Hospital Dr News

House of Commons data briefing reveals true extent of winter pressures in 2017/2018

The NHS winter pressures in England in 2017/18 were the most intense on record, according to a House of Commons Library briefing.

The briefing summarises data on demand, pressure and performance for the NHS in England this winter, and shows hospital A&E attendances increased by 1.6% compared with last winter.

22.9% of patients spent longer than 4 hours in A&E, compared with 20.7% last winter and 6.2% in 2010/11.

Furthermore, general and acute bed occupancy was 94.4%, and was over 90% for all but four days this winter. On average, 20 hospital trusts had occupancy over 99% each day.

Ideally, hospitals will run at around 85% occupancy rates.

On average there were 1,100 fewer beds available each day than last winter. But there were also 1,500 fewer beds each day lost to delayed discharges than last winter.

Dr Chaand Nagpaul, BMA council chair, said: “Doctors working on the frontline have consistently told us that this winter was worse than any they had experienced before, and these figures confirm the extent of the pressures faced by both NHS staff and patients during the toughest months of the year.”

Ambulance performance is also highlighted in the briefing. 13,445 ambulances arrived at England’s hospitals each day.
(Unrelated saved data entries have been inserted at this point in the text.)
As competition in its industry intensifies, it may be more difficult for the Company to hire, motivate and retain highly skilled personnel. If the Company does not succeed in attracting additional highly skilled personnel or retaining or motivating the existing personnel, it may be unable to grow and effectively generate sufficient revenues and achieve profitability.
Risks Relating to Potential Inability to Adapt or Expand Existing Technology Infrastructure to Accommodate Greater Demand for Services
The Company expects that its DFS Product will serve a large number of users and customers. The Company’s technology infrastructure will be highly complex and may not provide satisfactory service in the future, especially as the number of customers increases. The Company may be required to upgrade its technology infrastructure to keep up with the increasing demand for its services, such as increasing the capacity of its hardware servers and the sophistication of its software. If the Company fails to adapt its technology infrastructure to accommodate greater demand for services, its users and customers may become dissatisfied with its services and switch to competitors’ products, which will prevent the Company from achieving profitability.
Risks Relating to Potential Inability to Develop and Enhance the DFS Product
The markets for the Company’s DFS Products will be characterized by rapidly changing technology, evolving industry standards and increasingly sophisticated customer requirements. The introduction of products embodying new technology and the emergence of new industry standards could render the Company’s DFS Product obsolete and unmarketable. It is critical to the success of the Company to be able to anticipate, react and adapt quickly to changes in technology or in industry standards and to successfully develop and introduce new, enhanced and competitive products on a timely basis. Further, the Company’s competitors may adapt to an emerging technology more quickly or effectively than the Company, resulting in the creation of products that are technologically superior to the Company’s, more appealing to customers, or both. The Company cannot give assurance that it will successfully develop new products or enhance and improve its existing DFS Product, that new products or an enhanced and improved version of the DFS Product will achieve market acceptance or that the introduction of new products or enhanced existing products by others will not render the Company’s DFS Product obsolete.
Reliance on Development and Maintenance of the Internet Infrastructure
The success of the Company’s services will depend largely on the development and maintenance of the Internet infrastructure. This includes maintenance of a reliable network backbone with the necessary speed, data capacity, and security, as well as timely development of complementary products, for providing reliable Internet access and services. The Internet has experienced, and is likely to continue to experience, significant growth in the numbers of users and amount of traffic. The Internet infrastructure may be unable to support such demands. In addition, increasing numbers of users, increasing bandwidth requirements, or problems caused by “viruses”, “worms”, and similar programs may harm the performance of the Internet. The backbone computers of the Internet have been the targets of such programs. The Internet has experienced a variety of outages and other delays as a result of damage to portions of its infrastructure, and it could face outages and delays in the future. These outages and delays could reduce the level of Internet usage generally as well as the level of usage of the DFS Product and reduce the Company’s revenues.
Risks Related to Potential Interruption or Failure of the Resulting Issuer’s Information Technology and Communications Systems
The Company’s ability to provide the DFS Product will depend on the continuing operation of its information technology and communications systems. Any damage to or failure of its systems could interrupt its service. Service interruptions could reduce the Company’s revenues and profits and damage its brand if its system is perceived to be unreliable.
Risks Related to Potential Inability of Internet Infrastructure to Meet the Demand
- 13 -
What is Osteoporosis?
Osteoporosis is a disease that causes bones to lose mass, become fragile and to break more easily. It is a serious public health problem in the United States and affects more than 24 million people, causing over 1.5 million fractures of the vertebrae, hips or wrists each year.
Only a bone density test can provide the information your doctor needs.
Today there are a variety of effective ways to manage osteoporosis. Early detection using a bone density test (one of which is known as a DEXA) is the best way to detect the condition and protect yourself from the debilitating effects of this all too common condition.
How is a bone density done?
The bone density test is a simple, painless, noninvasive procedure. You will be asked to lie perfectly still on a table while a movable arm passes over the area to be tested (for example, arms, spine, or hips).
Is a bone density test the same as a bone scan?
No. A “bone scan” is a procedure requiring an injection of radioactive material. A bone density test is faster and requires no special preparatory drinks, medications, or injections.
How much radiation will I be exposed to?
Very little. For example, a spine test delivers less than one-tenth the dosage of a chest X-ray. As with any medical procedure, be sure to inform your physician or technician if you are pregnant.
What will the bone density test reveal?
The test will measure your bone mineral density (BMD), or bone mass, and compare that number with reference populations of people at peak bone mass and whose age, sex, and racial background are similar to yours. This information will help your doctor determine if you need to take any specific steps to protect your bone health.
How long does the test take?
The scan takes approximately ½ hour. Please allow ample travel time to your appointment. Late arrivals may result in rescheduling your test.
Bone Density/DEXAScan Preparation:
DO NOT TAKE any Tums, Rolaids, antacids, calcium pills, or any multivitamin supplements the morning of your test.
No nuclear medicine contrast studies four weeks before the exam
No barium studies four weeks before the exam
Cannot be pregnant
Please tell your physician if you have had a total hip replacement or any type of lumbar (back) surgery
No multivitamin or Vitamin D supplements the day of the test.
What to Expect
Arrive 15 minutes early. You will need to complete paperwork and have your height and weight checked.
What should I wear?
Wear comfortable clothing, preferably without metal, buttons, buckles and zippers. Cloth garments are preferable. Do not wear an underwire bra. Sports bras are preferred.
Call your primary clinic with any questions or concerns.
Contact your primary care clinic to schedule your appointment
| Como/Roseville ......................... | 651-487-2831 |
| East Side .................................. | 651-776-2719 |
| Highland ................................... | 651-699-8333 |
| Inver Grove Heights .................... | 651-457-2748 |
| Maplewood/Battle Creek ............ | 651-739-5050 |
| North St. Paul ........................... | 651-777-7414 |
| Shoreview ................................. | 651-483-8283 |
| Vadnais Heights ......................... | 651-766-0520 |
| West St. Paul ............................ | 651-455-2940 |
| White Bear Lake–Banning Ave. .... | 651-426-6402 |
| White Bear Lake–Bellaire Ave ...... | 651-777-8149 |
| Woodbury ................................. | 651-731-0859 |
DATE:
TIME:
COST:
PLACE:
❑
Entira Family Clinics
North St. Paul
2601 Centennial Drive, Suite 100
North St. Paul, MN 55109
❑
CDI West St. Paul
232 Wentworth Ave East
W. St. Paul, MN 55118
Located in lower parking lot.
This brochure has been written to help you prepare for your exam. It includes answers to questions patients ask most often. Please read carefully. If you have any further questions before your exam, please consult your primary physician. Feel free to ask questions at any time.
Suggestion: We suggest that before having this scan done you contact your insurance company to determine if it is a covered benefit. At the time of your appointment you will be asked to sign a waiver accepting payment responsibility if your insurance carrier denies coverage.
One in eight ambulance handovers were delayed by more than 30 minutes over the winter, peaking at one in four on 2nd January.

3% of handovers were delayed by more than an hour over the winter, with a peak of 9% on 2nd January.

Nuffield Trust Director of Research John Appleby said: “Behind these striking figures are thousands of individual stories of patients in pain and distress, and NHS staff members working in stressful and pressured conditions.

“We know that the NHS has been pulling out all the stops to keep the health service on the straight and narrow this winter. But with staff shortages widespread and funding tight, it has been doing this with the odds stacked against it.”

Commentators make the point that NHS pressures are no longer confined to winter.

Nagpaul said: “Though the traditional winter period may now be over, we must be clear: this is no longer just a seasonal problem – it has become a year-round crisis.

“Our own research released earlier this week showed the health service should expect to see scenes this summer similar to those of recent winters.”

In 2016/17, further information on which NHS trusts have declared OPEL pressure alerts each day was published.

This was billed as a way to streamline reporting and “provide a common language” of pressure. However, this data has not being released to the public in 2017/18, the briefing says.